EXERCICE À TRAITER: Selon l'extrait d'entretien, pourquoi la personne interrogée pensait-elle qu'une chanson plus imposante se cachait sous la version originale de « Waiting For The Night » ?

Il y a plusieurs facteurs, qui diffèrent d’une chanson à l’autre, et le résultat peut par conséquent être différent. Si on revient dans le passé et qu’on prend « Waiting For The Night », par exemple, j’ai toujours pensé que cette chanson dans sa forme originale… Évidemment, elle est cool, mais je me disais qu’il y avait une plus grosse chanson là-dessous. Dans l’original, c’est diffus, vague, sous-jacent. Les accords sont tout juste suggérés, et le chant laisse penser qu’on peut construire quelque chose de plus imposant autour de ça. Quand j’ai fait la reprise avec Dave Grohl, il m’a demandé : « Est-ce qu’on peut en faire une version très lente à la Trouble ? » Je lui ai dit : « Oui, ça me semble cool. » Et bien sûr, en travaillant avec Dave Grohl, ça paraissait une bonne idée sur le moment. Au final, nous nous sommes dit que c’était trop lent, trop heavy et trop long. C’était une bonne idée, mais le résultat n’était pas très probant.

« J’ai toujours eu une oreille tournée vers la pop ; je ne suis pas exactement impressionné par ce que j’entends aujourd’hui, mais dans ma vie, j’ai toujours écouté la radio et aimé beaucoup de ce que j’entendais, surtout les super hits des années 80. C’est totalement mon rayon. »

Enregistrements de données:
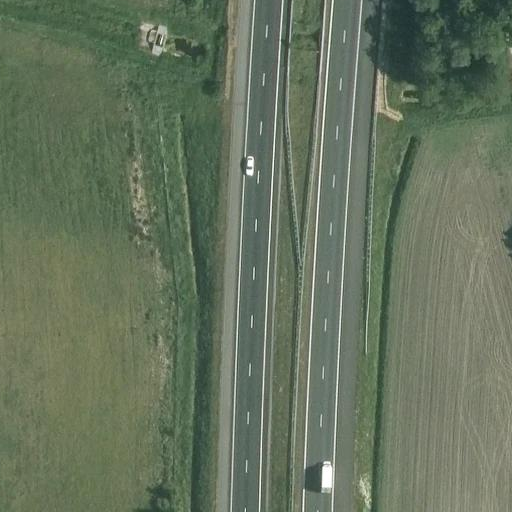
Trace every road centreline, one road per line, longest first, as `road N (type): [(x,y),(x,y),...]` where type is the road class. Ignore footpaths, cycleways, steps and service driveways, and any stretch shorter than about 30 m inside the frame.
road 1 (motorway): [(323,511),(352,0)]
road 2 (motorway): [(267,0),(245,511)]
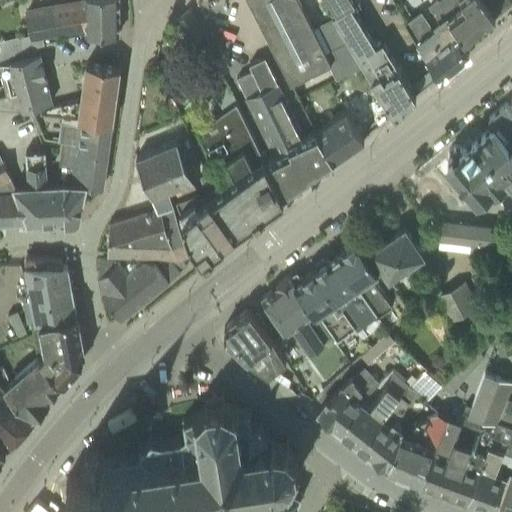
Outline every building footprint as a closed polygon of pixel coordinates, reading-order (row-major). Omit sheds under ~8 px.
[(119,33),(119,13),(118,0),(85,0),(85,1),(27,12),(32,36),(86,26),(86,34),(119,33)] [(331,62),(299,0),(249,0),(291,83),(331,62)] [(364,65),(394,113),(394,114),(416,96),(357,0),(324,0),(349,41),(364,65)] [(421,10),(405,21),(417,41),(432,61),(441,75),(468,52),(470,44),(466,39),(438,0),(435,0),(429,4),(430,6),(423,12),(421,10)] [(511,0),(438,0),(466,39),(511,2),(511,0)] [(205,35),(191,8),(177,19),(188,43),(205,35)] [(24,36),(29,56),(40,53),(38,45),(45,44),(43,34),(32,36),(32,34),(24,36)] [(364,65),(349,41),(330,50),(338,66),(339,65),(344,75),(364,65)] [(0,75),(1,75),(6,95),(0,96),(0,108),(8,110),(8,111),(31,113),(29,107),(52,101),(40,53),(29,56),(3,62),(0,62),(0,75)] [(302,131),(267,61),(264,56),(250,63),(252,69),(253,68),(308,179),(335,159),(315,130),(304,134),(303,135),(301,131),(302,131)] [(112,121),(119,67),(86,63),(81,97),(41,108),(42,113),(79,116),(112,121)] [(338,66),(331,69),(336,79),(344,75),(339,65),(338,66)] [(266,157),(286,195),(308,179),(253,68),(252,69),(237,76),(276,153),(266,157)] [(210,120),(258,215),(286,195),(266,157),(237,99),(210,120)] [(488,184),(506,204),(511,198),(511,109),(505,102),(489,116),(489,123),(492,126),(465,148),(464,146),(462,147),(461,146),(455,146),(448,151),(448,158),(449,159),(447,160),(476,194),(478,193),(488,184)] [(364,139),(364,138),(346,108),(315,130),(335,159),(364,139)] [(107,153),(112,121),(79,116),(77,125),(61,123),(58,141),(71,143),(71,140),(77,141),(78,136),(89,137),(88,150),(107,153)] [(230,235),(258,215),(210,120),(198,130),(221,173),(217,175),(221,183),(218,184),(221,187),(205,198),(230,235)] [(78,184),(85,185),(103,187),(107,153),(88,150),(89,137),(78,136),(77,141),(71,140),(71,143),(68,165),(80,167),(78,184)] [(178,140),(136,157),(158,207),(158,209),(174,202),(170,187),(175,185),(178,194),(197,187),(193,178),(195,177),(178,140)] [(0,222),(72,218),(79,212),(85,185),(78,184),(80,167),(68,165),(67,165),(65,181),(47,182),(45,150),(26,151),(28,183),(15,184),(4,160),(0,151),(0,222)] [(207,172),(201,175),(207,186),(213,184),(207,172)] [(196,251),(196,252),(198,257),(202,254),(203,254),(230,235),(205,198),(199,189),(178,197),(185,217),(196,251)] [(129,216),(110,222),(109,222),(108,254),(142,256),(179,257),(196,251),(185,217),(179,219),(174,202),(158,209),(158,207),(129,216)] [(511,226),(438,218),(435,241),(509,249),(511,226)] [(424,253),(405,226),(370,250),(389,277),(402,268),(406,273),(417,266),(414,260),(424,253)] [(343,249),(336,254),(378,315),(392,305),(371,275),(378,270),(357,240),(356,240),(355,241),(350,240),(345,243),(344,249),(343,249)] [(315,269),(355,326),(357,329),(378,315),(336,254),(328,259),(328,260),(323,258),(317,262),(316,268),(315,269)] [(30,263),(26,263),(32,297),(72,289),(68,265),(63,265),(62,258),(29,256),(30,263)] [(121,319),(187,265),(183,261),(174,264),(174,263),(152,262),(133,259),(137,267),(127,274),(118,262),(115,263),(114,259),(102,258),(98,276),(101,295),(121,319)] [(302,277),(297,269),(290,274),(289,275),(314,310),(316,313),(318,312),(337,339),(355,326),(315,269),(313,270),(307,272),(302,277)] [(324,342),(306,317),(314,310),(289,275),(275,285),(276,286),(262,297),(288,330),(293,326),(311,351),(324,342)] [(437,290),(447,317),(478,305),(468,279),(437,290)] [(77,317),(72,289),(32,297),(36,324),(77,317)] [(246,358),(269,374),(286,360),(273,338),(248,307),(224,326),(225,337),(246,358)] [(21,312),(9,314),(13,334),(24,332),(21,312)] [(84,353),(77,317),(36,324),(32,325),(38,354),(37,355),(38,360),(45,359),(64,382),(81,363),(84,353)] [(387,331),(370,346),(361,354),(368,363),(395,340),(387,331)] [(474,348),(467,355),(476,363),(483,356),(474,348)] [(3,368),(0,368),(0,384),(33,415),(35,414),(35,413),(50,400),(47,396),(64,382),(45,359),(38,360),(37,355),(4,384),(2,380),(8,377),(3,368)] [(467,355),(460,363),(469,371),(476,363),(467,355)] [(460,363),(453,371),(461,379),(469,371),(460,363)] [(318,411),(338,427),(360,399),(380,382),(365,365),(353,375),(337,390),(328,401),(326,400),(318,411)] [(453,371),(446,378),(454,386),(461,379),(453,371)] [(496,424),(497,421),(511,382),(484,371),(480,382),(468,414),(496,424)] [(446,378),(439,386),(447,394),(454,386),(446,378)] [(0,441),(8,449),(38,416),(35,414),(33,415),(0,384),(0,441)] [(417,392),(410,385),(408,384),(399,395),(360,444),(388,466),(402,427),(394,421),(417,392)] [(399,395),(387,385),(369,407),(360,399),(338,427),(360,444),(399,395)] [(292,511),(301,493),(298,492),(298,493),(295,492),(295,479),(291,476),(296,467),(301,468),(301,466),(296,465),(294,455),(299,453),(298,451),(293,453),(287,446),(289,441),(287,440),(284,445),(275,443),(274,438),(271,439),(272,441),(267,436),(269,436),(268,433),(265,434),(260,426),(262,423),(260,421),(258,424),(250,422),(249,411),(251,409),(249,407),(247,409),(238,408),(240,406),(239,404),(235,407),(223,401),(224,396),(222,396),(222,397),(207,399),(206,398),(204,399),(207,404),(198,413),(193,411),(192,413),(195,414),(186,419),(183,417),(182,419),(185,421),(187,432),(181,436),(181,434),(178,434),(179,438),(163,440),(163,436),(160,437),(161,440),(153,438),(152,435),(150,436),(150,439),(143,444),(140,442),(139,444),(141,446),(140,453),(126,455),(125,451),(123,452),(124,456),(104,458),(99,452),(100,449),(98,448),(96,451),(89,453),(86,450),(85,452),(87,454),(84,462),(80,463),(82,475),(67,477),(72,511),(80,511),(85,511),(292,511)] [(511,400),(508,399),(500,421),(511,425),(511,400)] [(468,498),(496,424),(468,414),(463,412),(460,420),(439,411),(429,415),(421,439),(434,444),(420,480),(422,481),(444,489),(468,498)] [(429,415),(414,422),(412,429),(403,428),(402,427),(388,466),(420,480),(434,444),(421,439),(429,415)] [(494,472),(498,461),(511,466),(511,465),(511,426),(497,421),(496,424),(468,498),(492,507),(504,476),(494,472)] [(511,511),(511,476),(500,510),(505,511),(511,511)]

SOLUTION CI-DESSOUS: Dans l'original, tout est diffus, vague et sous-jacent. Les accords y sont tout juste suggérés, et le chant laisse penser qu'on peut construire quelque chose de plus imposant autour.